What is the ROI of a college education?
This has become a more common question these days as all the stakeholders (students, educators, administrators, legislators, etc.) involved in higher education begin to analyze the cost, value, and long-term success of a college degree. As educators, we look at our individual contribution to this question, since one of the cornerstones of any program or degree is the coursework itself. Knowing that education is valuable in its own right is something most educators see as intrinsically true but, in an age of data and analytics, how can we prove its value to others? How should we measure ROI for not only the course but also show that our coursework is both accurate and predictive of ultimate student success beyond the institutions we teach in?
One way to answer this question is to assess how instructors measure outcomes.
What gets measured is typically both what gets done and what gets rewarded. In 2012, I was able to secure undergraduate Marketing Principles syllabi for 15 notable and well-regarded institutions. This chart is a summary by grading category and indicates what weight is assigned by each instructor.

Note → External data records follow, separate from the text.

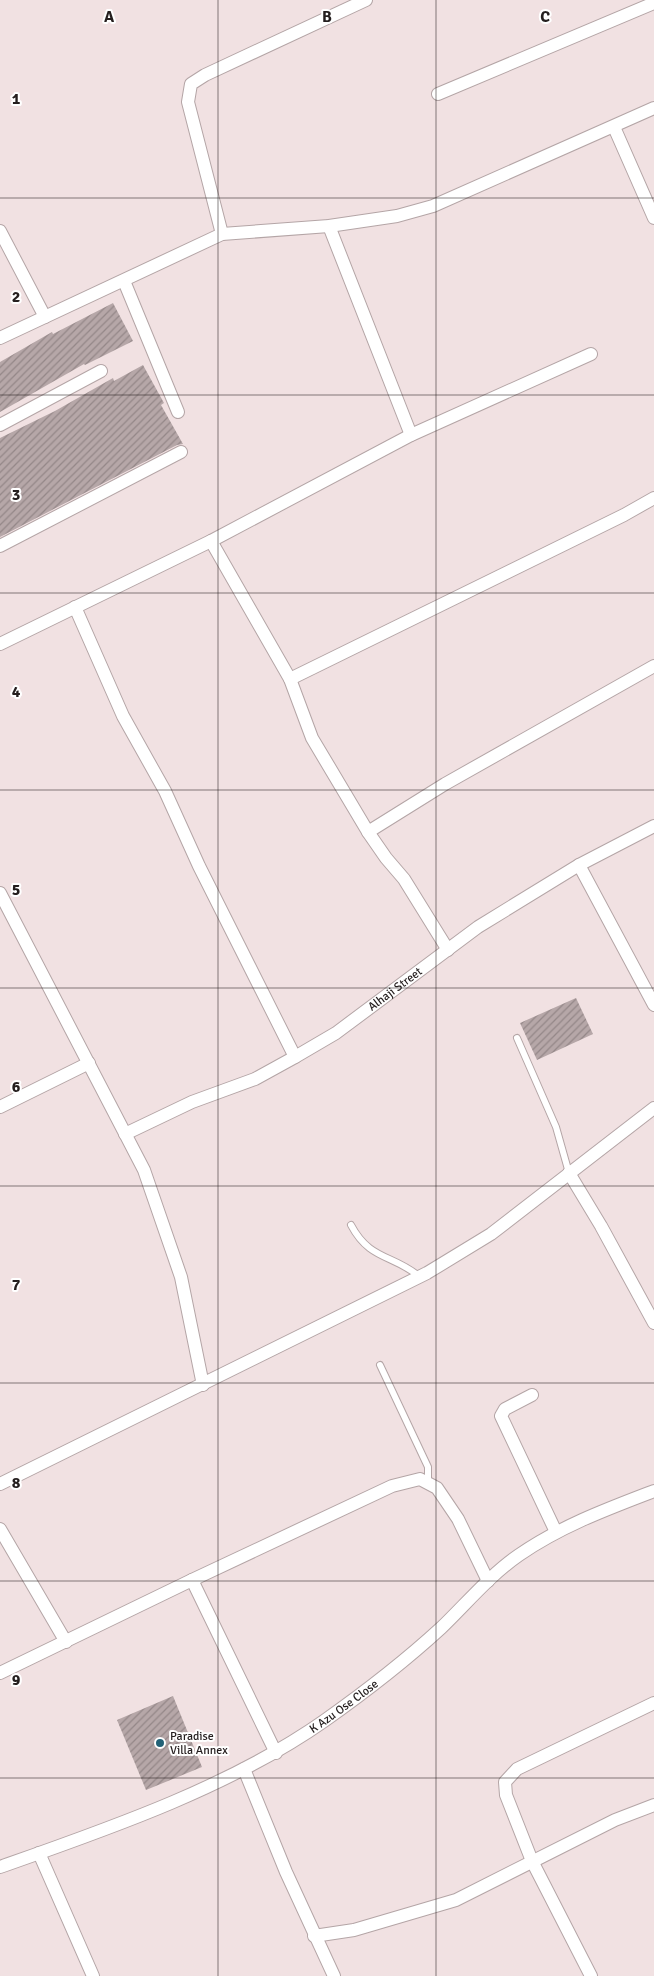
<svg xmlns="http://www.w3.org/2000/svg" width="654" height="1976" font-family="Signika,sans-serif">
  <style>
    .building { fill: url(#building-hatch) }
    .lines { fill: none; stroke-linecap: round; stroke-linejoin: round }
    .lane-casing { stroke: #b4a5a6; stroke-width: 8 }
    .street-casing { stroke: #b4a5a6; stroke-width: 14 }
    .lane { stroke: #fff; stroke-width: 6 }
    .street { stroke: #fff; stroke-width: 12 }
    .grid { fill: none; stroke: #241e1e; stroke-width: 1; stroke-opacity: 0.55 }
    .poi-dot { fill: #226277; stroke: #fff; stroke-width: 2 }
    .labels { text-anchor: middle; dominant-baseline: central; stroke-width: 4; stroke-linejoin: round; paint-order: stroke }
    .street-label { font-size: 12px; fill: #241e1e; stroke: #fff }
    .poi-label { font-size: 12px; fill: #241e1e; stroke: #fff; text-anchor: start }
    .grid-label { font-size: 16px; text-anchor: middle; font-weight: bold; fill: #241e1e; stroke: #fff; stroke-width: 4; stroke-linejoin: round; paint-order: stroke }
  </style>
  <defs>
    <pattern id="building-hatch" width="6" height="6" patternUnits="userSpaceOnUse" patternTransform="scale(1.25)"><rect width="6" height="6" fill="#b6a7a8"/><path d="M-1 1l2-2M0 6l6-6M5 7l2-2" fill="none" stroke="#948788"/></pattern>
  </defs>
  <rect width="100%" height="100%" fill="#f1e1e2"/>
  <g class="building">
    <polygon points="113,303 133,341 85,365 84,364 0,412 0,362 52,332 53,334"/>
    <polygon points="143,365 164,403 161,405 183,444 177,445 0,537 0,438 55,411 113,378 114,381"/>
    <polygon points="576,998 593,1034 537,1060 520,1023"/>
    <polygon points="173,1696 202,1767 146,1790 117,1720"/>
  </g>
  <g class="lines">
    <g class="lane-casing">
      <g id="lane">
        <polyline points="517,1038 556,1127 569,1173"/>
        <path d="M351 1225C370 1261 393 1254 420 1277"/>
        <polyline points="380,1365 428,1467 428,1483"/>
      </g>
    </g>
    <g class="street-casing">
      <g id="street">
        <polyline points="438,94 654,3"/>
        <polyline points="614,127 654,218"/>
        <polyline points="329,226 411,435"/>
        <polyline points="0,231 45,317"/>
        <polyline points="222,234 188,102 191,84 205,75 366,0"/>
        <polyline points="124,281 178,412"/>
        <polyline points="0,338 222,234 329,226 397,216 433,206 654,108"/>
        <polyline points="0,425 101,371"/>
        <polyline points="211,541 290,679 312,738 368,832 386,858 404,879 448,950"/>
        <polyline points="0,546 181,452"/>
        <polyline points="75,607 123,716 165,791 199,866 295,1057"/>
        <polyline points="0,644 211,541 411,435 591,354"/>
        <polyline points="290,679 624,515 654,498"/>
        <polyline points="368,832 445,784 654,666"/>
        <polyline points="579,865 654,1005"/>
        <polyline points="0,893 144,1170 181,1277 203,1385"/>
        <polyline points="0,1107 89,1063"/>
        <path id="s1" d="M125 1134 192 1102 255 1079 295 1057 336 1033 478 927 579 865 654 826"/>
        <polyline points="569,1173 601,1226 654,1323"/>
        <polyline points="532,1395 505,1409 501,1416 556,1532"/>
        <polyline points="0,1484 427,1273 491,1234 654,1108"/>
        <polyline points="0,1529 66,1642"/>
        <polyline points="192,1580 276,1753"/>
        <polyline points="0,1673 192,1580 392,1486 420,1479 437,1488 458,1519 488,1581"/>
        <polyline points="244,1769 286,1872 334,1976"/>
        <polyline points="39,1853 93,1976"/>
        <path id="s2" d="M0 1867C108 1829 230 1787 324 1721 365 1692 404 1662 441 1628 466 1604 490 1575 519 1555 561 1526 607 1509 654 1491"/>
        <polyline points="314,1936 354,1930 456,1900 615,1820 654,1805"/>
        <polyline points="591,1976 532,1861 506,1795 505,1782 517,1769 654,1703"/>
      </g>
    </g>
    <use href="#lane" class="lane"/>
    <use href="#street" class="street"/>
  </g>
  <path class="grid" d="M218 0V1976M436 0V1976M0 198H654M0 395H654M0 593H654M0 790H654M0 988H654M0 1186H654M0 1383H654M0 1581H654M0 1778H654"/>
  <circle class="poi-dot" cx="160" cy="1743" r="5"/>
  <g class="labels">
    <g class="street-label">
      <text stroke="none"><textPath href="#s1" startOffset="308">Alhaji Street</textPath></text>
      <text stroke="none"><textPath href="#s2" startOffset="381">K Azu Ose Close</textPath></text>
    </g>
    <g class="poi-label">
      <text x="170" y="1736">Paradise<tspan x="170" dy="14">Villa Annex</tspan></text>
    </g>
  </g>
  <g class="grid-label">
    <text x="109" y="22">A</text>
    <text x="327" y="22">B</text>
    <text x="545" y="22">C</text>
    <text x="16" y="104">1</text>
    <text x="16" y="302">2</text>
    <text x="16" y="500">3</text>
    <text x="16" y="697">4</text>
    <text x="16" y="895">5</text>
    <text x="16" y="1092">6</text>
    <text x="16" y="1290">7</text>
    <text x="16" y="1488">8</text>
    <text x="16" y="1685">9</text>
  </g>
</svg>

The categories are consistent across the sampling with some variation in weighting and inclusion. The most significant assessment vehicle, with the highest weighting, is the traditional assessment of quizzes and exams. For educators just dipping their toe in to the ROI world, this is the place to start.
However, do these types of measurement really demonstrate command of the material and the ability of graduates to apply this command to the benefit of future employers? Some programs have developed end-of-program assessments, which are essentially used as capstone and competency exams to determine what has really been retained by students. There have been mixed results from such efforts, causing administrators, instructors, and employers alike to reflect on what needs to be done to improve outcomes.
I included the simulation category because there have been recent developments on the efficacy of these tools to improve learning outcomes. Modern programs are shifting to courses with more student engagement and learning that requires more applied methods. You are seeing courses with more projects, more simulations, and more alternative learning tools. As a result of this effort, I have reached out to all the schools who participated in supplying syllabi back in 2012 to see what changes there have been in determining what metrics are best. (I will provide a post with updated results on these findings in the near future.)
One tool that has provided help in this area of applied methods is McGraw-Hill Education’s Connect® and SmartBook ® programs. Smartbook, an adaptive eBook, provides an individualized approach that helps determine a student’s ability and then provide tailored lessons and reading experience for improvement – something that that no traditional exam can deliver. Connect also provides the benefit to instructors of autonomous grading and detailed reporting, allowing instructors to focus on what these outcomes tell you about what students are having difficulty learning real time and adapting the content in order to deliver higher course ROI.
Early results from recent end-of-program assessments indicate progress on student retention and competency at program completion as a result of more applied and alternative learning methods, but continued testing needs to be completed to confirm statically validated results.